Back to my point: I am not arguing the statistical validity of the study. I'm sure the academic statisticians whom Councillor Davis employed know their craft. What I question is the validity of a positivist (or post-positivist) approach to the problem of researching a marginalized community. Other paradigms and methodologies better lend themselves to the nature of the problem. It's a simple matter of instrumentation: one can only discover that for which one's instrument is calibrated. Statistics is very useful for many things. However, it is not a universal instrument of discovery.

Anonymous said...

Dude. Chill. Read my last para. I agree with you (mostly). If I'm bleeting, it's about the others who are attacking the wrong issue.

Anonymous said...

And yes. Yours was the only blog posting on the issue that I've read that deals with the real issue at hand. I should have made that more clear, but I presume that people read the entirety of what I write.

We good now?

Diane Dyson said...

Like most arguments, you are both right. However, despite Iain de Jong's poor defense of it, the Street Count also has some merit: it gives heft to the political fight for the marginalized. "Hard numbers," however earnestly derived, are an important part of the means of getting attention and resources to an issue.

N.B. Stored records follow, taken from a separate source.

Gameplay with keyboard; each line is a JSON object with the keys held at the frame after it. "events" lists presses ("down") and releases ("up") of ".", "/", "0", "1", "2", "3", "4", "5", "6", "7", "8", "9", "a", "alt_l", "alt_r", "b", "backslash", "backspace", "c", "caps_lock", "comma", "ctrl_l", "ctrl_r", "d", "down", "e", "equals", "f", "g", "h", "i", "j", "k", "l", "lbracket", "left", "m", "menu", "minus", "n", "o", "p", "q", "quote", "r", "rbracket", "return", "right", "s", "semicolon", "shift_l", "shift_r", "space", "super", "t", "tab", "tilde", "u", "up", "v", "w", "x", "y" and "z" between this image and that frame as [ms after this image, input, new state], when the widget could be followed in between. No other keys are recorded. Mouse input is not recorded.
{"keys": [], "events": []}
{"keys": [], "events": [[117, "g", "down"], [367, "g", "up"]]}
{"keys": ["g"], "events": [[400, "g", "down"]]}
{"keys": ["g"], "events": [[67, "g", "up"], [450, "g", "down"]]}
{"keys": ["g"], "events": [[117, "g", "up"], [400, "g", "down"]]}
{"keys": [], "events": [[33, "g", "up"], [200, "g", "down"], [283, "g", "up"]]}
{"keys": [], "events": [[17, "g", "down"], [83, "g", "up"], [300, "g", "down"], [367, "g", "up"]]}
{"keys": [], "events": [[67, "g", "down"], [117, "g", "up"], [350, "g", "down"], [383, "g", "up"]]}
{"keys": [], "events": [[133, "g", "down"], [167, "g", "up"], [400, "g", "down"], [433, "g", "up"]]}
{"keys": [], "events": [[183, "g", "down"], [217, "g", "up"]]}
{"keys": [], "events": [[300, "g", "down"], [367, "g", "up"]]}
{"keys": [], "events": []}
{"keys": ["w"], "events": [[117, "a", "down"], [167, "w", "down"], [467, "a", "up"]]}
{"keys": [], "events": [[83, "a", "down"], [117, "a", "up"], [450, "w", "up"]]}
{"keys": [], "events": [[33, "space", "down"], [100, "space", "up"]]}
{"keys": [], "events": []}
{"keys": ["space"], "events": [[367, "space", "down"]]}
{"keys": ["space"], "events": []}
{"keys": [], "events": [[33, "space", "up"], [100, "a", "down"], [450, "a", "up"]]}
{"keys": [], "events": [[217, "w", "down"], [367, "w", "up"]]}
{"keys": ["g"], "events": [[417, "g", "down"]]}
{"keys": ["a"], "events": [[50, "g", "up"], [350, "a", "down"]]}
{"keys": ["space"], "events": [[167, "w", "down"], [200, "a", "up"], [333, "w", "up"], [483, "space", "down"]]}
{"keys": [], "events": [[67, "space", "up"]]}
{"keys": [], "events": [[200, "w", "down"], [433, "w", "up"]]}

Thanks all for your comments.

(Now, I don't have to trot out my credentials too, do I?)

Mark Federman said...

I agree, Diane, that there is merit in numbers. But like any empirical approach, numbers only provide one aspect and tell only a very small part of the overall story. The problem is that those who are not well-versed in research, the history and philosophy of science, and the limitations of abstract empiricism (i.e., politicians and policy makers), tend to believe that numbers are the ne plus ultra of providing understanding; that stance is just plain wrong. de Jong does a terrible disservice to the entire citizenry, not just the marginalized, through his stance of defensiveness, rather than promoting a multi-methodological approach to a complex problem.

Or, put another way, you cannot solve a complex problem with complicated tools.

Anonymous said...

I agree! I cannot stand De Jong! I do not agree with what he says. He is offensive and uses this capability to attract an audience . I had the unpleasant honour of attending a conference where he was speaking. He is loud and his theatrics were unsavy and rude. A doof, a dolt, and a sure ass idiot!